Some of the small inefficiency in the system relates to heating and vaporizing water, and we monitor these loads to see what the effect would be if we had a source of external heat for these operations. We believe that the electrical efficiency can be driven to 100% or even better with the use of waste heat. We aren't violating the laws of thermodynamics, just replacing electrical energy with thermal energy when it's available. Since our solid oxide platform can efficiently produce hydrogen and can also efficiently use hydrogen to make power, it makes sense to think about it as an energy storage platform. In the concept shown here, the system produces hydrogen from water in electrolysis mode, which is stored as compressed gas. This is the charge cycle of energy storage.

When power is needed, the hydrogen is sent back to the same solid oxide stacks, which produce power in the discharge cycle. The fuel cell reaction produces water, which is stored for use in the next charge cycle. The advantage of storing energy in this hydrogen-based system can be illustrated by comparing with a conventional battery. If you have a one-hour battery but want that same power over 10 hours, you have to buy nine more batteries. To increase the discharge duration of this hydrogen-based system, you just need to add inexpensive hydrogen storage and water. While batteries are still great for short-duration applications, when you think about the long discharge durations that will be needed to incorporate much greater penetration of intermittent renewable sources on the grid, hydrogen-based energy storage makes a lot more sense, and it does not depend on limited quantities of mined minerals.

Records ->
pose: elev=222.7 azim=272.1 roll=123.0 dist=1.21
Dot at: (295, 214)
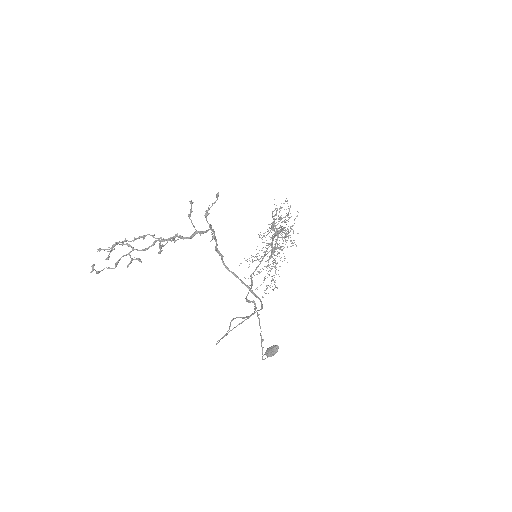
---
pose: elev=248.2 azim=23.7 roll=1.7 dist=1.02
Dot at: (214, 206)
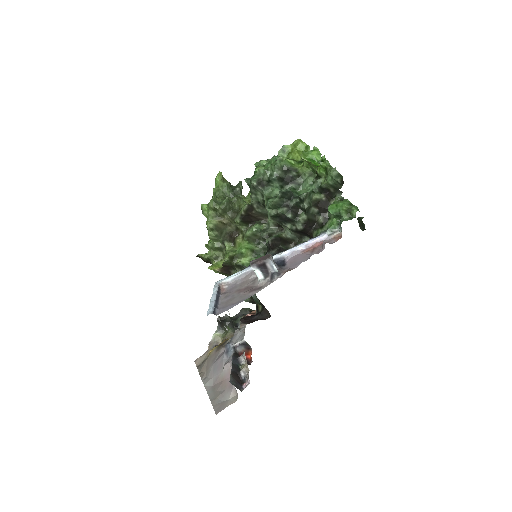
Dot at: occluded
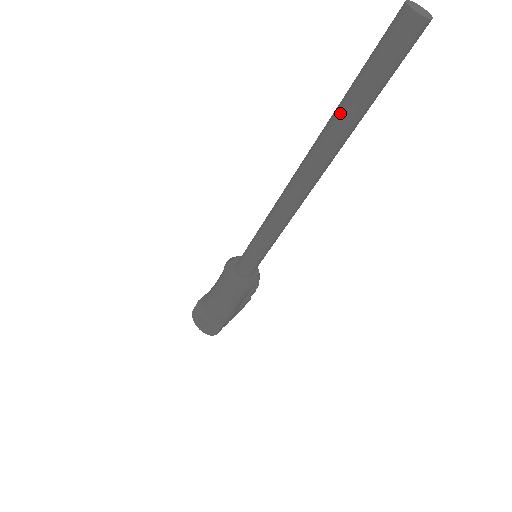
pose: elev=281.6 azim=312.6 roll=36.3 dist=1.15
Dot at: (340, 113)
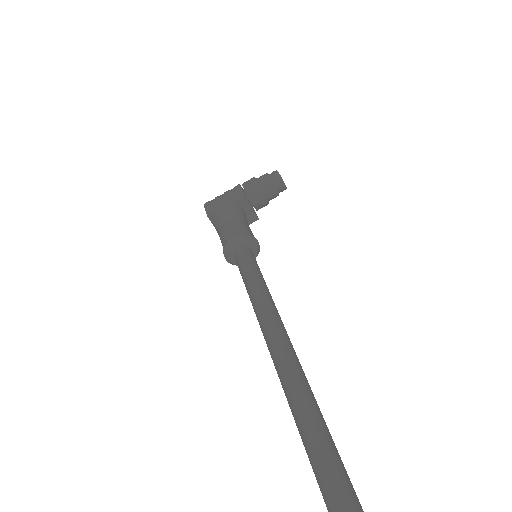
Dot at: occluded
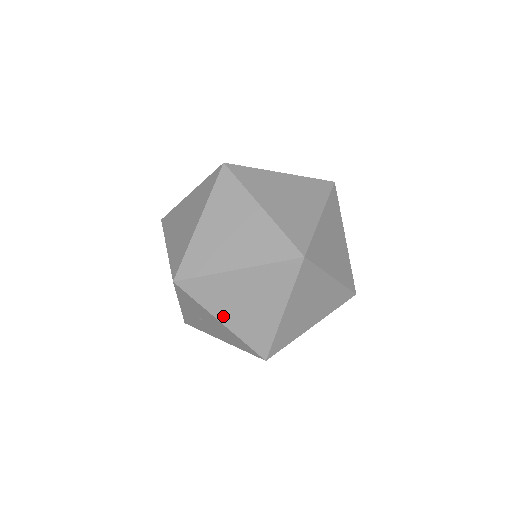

Task set ->
a) Retype the passage on hydrogen energy storage from "Some of the" to "of energy storage.".
b) Condense the paragraph of the hydrogen energy storage passage that begins "When power is needed" into a short bulleted list that keeps its main facts.
c) Continue the passage on hydrogen energy storage from its last sentence.

Answers for this exercise ->
a)
Some of the small inefficiency in the system relates to heating and vaporizing water, and we monitor these loads to see what the effect would be if we had a source of external heat for these operations. We believe that the electrical efficiency can be driven to 100% or even better with the use of waste heat. We aren't violating the laws of thermodynamics, just replacing electrical energy with thermal energy when it's available. Since our solid oxide platform can efficiently produce hydrogen and can also efficiently use hydrogen to make power, it makes sense to think about it as an energy storage platform. In the concept shown here, the system produces hydrogen from water in electrolysis mode, which is stored as compressed gas. This is the charge cycle of energy storage.

b)
- In the discharge cycle, stored hydrogen goes back to the same solid oxide stacks, which produce power.
- The fuel cell reaction produces water, which is stored for the next charge cycle.
- Extending a one-hour battery to 10 hours of the same power means buying nine more batteries.
- Extending this hydrogen-based system's discharge duration requires only inexpensive hydrogen storage and water.
- Batteries remain well suited to short-duration applications.
- For the long discharge durations that much greater penetration of intermittent renewables on the grid will need, hydrogen-based storage makes more sense and does not depend on limited quantities of mined minerals.

c)
Our five decades of fuel cell system development have led to a broad portfolio of solutions that will play key roles in the energy transition. We are the only company providing carbonate solutions in the world, leveraging the unique capabilities of that platform to provide effective approaches to power generation, carbon capture, and hydrogen production. Our solid oxide technology has benefited from the decades of carbonate work, and it has advanced to the point where we are developing solutions for power generation, hydrogen production, and energy storage based on the unique capabilities of that solid oxide platform. These technologies have been developed with a focus on market economics, leveraging the high efficiency of the platforms with the added value streams the platforms can provide, such as thermal applications, carbon capture, and hydrogen production.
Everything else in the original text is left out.